Exercise objective:
The pictures are to be omitted when the entries are reproduced exactly.

Task data:

○ ○ ○

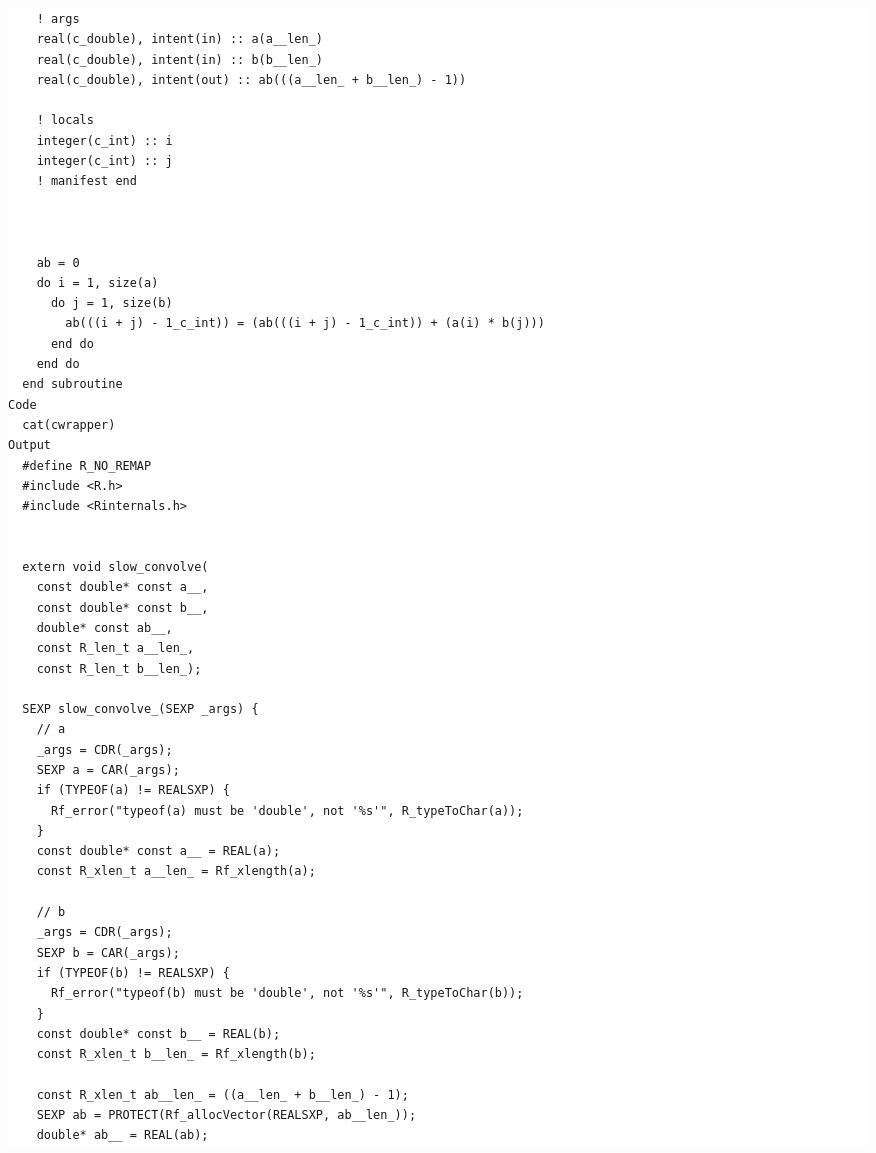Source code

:         ! args
        real(c_double), intent(in) :: a(a__len_)
        real(c_double), intent(in) :: b(b__len_)
        real(c_double), intent(out) :: ab(((a__len_ + b__len_) - 1))
      
        ! locals
        integer(c_int) :: i
        integer(c_int) :: j
        ! manifest end
      
      
      
        ab = 0
        do i = 1, size(a)
          do j = 1, size(b)
            ab(((i + j) - 1_c_int)) = (ab(((i + j) - 1_c_int)) + (a(i) * b(j)))
          end do
        end do
      end subroutine
    Code
      cat(cwrapper)
    Output
      #define R_NO_REMAP
      #include <R.h>
      #include <Rinternals.h>
      
      
      extern void slow_convolve(
        const double* const a__, 
        const double* const b__, 
        double* const ab__, 
        const R_len_t a__len_, 
        const R_len_t b__len_);
      
      SEXP slow_convolve_(SEXP _args) {
        // a
        _args = CDR(_args);
        SEXP a = CAR(_args);
        if (TYPEOF(a) != REALSXP) {
          Rf_error("typeof(a) must be 'double', not '%s'", R_typeToChar(a));
        }
        const double* const a__ = REAL(a);
        const R_xlen_t a__len_ = Rf_xlength(a);
        
        // b
        _args = CDR(_args);
        SEXP b = CAR(_args);
        if (TYPEOF(b) != REALSXP) {
          Rf_error("typeof(b) must be 'double', not '%s'", R_typeToChar(b));
        }
        const double* const b__ = REAL(b);
        const R_xlen_t b__len_ = Rf_xlength(b);
        
        const R_xlen_t ab__len_ = ((a__len_ + b__len_) - 1);
        SEXP ab = PROTECT(Rf_allocVector(REALSXP, ab__len_));
        double* ab__ = REAL(ab);
        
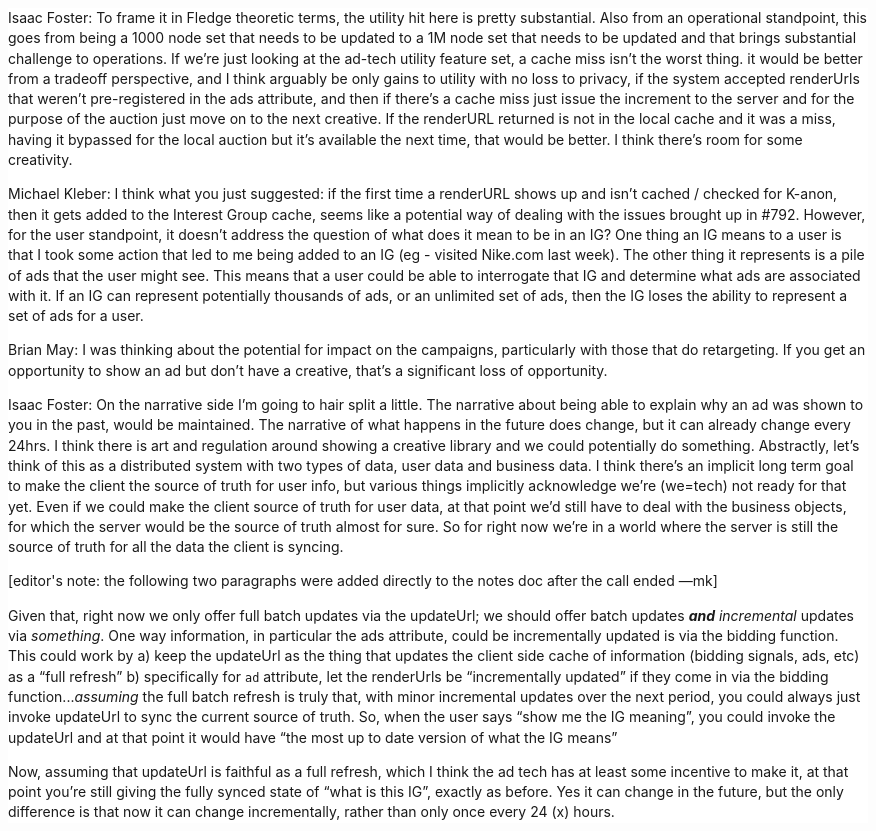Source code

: Isaac Foster: To frame it in Fledge theoretic terms, the utility hit here is pretty substantial. Also from an operational standpoint, this goes from being a 1000 node set that needs to be updated to a 1M node set that needs to be updated and that brings substantial challenge to operations. If we’re just looking at the ad-tech utility feature set, a cache miss isn’t the worst thing. it would be better from a tradeoff perspective, and I think arguably be only gains to utility with no loss to privacy, if the system accepted renderUrls that weren’t pre-registered in the ads attribute, and then if there’s a cache miss just issue the increment to the server and for the purpose of the auction just move on to the next creative. If the renderURL returned is not in the local cache and it was a miss, having it bypassed for the local auction but it’s available the next time, that would be better. I think there’s room for some creativity.

Michael Kleber: I think what you just suggested: if the first time a renderURL shows up and isn’t cached / checked for K-anon, then it gets added to the Interest Group cache, seems like a potential way of dealing with the issues brought up in #792. However, for the user standpoint, it doesn’t address the question of what does it mean to be in an IG? One thing an IG means to a user is that I took some action that led to me being added to an IG (eg - visited Nike.com last week). The other thing it represents is a pile of ads that the user might see. This means that a user could be able to interrogate that IG and determine what ads are associated with it. If an IG can represent potentially thousands of ads, or an unlimited set of ads, then the IG loses the ability to represent a set of ads for a user.

Brian May: I was thinking about the potential for impact on the campaigns, particularly with those that do retargeting. If you get an opportunity to show an ad but don’t have a creative, that’s a significant loss of opportunity.

Isaac Foster: On the narrative side I’m going to hair split a little. The narrative about being able to explain why an ad was shown to you in the past, would be maintained. The narrative of what happens in the future does change, but it can already change every 24hrs. I think there is art and regulation around showing a creative library and we could potentially do something. Abstractly, let’s think of this as a distributed system with two types of data, user data and business data. I think there’s an implicit long term goal to make the client the source of truth for user info, but various things implicitly acknowledge we’re (we=tech) not ready for that yet. Even if we could make the client source of truth for user data, at that point we’d still have to deal with the business objects, for which the server would be the source of truth almost for sure. So for right now we’re in a world where the server is still the source of truth for all the data the client is syncing. 

[editor's note: the following two paragraphs were added directly to the notes doc after the call ended —mk]

Given that, right now we only offer full batch updates via the updateUrl; we should offer batch updates **_and_** _incremental_ updates via _something_. One way information, in particular the ads attribute, could be incrementally updated is via the bidding function. This could work by a) keep the updateUrl as the thing that updates the client side cache of information (bidding signals, ads, etc) as a “full refresh” b) specifically for `ad` attribute, let the renderUrls be “incrementally updated” if they come in via the bidding function..._assuming_ the full batch refresh is truly that, with minor incremental updates over the next period, you could always just invoke updateUrl to sync the current source of truth. So, when the user says “show me the IG meaning”, you could invoke the updateUrl and at that point it would have “the most up to date version of what the IG means” 

Now, assuming that updateUrl is faithful as a full refresh, which I think the ad tech has at least some incentive to make it, at that point you’re still giving the fully synced state of “what is this IG”, exactly as before. Yes it can change in the future, but the only difference is that now it can change incrementally, rather than only once every 24 (x) hours.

○ ○ ○

Written answer:
Source code

:         ! args
        real(c_double), intent(in) :: a(a__len_)
        real(c_double), intent(in) :: b(b__len_)
        real(c_double), intent(out) :: ab(((a__len_ + b__len_) - 1))
      
        ! locals
        integer(c_int) :: i
        integer(c_int) :: j
        ! manifest end
      
      
      
        ab = 0
        do i = 1, size(a)
          do j = 1, size(b)
            ab(((i + j) - 1_c_int)) = (ab(((i + j) - 1_c_int)) + (a(i) * b(j)))
          end do
        end do
      end subroutine
    Code
      cat(cwrapper)
    Output
      #define R_NO_REMAP
      #include <R.h>
      #include <Rinternals.h>
      
      
      extern void slow_convolve(
        const double* const a__, 
        const double* const b__, 
        double* const ab__, 
        const R_len_t a__len_, 
        const R_len_t b__len_);
      
      SEXP slow_convolve_(SEXP _args) {
        // a
        _args = CDR(_args);
        SEXP a = CAR(_args);
        if (TYPEOF(a) != REALSXP) {
          Rf_error("typeof(a) must be 'double', not '%s'", R_typeToChar(a));
        }
        const double* const a__ = REAL(a);
        const R_xlen_t a__len_ = Rf_xlength(a);
        
        // b
        _args = CDR(_args);
        SEXP b = CAR(_args);
        if (TYPEOF(b) != REALSXP) {
          Rf_error("typeof(b) must be 'double', not '%s'", R_typeToChar(b));
        }
        const double* const b__ = REAL(b);
        const R_xlen_t b__len_ = Rf_xlength(b);
        
        const R_xlen_t ab__len_ = ((a__len_ + b__len_) - 1);
        SEXP ab = PROTECT(Rf_allocVector(REALSXP, ab__len_));
        double* ab__ = REAL(ab);
        
Source code

: Isaac Foster: To frame it in Fledge theoretic terms, the utility hit here is pretty substantial. Also from an operational standpoint, this goes from being a 1000 node set that needs to be updated to a 1M node set that needs to be updated and that brings substantial challenge to operations. If we’re just looking at the ad-tech utility feature set, a cache miss isn’t the worst thing. it would be better from a tradeoff perspective, and I think arguably be only gains to utility with no loss to privacy, if the system accepted renderUrls that weren’t pre-registered in the ads attribute, and then if there’s a cache miss just issue the increment to the server and for the purpose of the auction just move on to the next creative. If the renderURL returned is not in the local cache and it was a miss, having it bypassed for the local auction but it’s available the next time, that would be better. I think there’s room for some creativity.

Michael Kleber: I think what you just suggested: if the first time a renderURL shows up and isn’t cached / checked for K-anon, then it gets added to the Interest Group cache, seems like a potential way of dealing with the issues brought up in #792. However, for the user standpoint, it doesn’t address the question of what does it mean to be in an IG? One thing an IG means to a user is that I took some action that led to me being added to an IG (eg - visited Nike.com last week). The other thing it represents is a pile of ads that the user might see. This means that a user could be able to interrogate that IG and determine what ads are associated with it. If an IG can represent potentially thousands of ads, or an unlimited set of ads, then the IG loses the ability to represent a set of ads for a user.

Brian May: I was thinking about the potential for impact on the campaigns, particularly with those that do retargeting. If you get an opportunity to show an ad but don’t have a creative, that’s a significant loss of opportunity.

Isaac Foster: On the narrative side I’m going to hair split a little. The narrative about being able to explain why an ad was shown to you in the past, would be maintained. The narrative of what happens in the future does change, but it can already change every 24hrs. I think there is art and regulation around showing a creative library and we could potentially do something. Abstractly, let’s think of this as a distributed system with two types of data, user data and business data. I think there’s an implicit long term goal to make the client the source of truth for user info, but various things implicitly acknowledge we’re (we=tech) not ready for that yet. Even if we could make the client source of truth for user data, at that point we’d still have to deal with the business objects, for which the server would be the source of truth almost for sure. So for right now we’re in a world where the server is still the source of truth for all the data the client is syncing. 

[editor's note: the following two paragraphs were added directly to the notes doc after the call ended —mk]

Given that, right now we only offer full batch updates via the updateUrl; we should offer batch updates **_and_** _incremental_ updates via _something_. One way information, in particular the ads attribute, could be incrementally updated is via the bidding function. This could work by a) keep the updateUrl as the thing that updates the client side cache of information (bidding signals, ads, etc) as a “full refresh” b) specifically for `ad` attribute, let the renderUrls be “incrementally updated” if they come in via the bidding function..._assuming_ the full batch refresh is truly that, with minor incremental updates over the next period, you could always just invoke updateUrl to sync the current source of truth. So, when the user says “show me the IG meaning”, you could invoke the updateUrl and at that point it would have “the most up to date version of what the IG means” 

Now, assuming that updateUrl is faithful as a full refresh, which I think the ad tech has at least some incentive to make it, at that point you’re still giving the fully synced state of “what is this IG”, exactly as before. Yes it can change in the future, but the only difference is that now it can change incrementally, rather than only once every 24 (x) hours.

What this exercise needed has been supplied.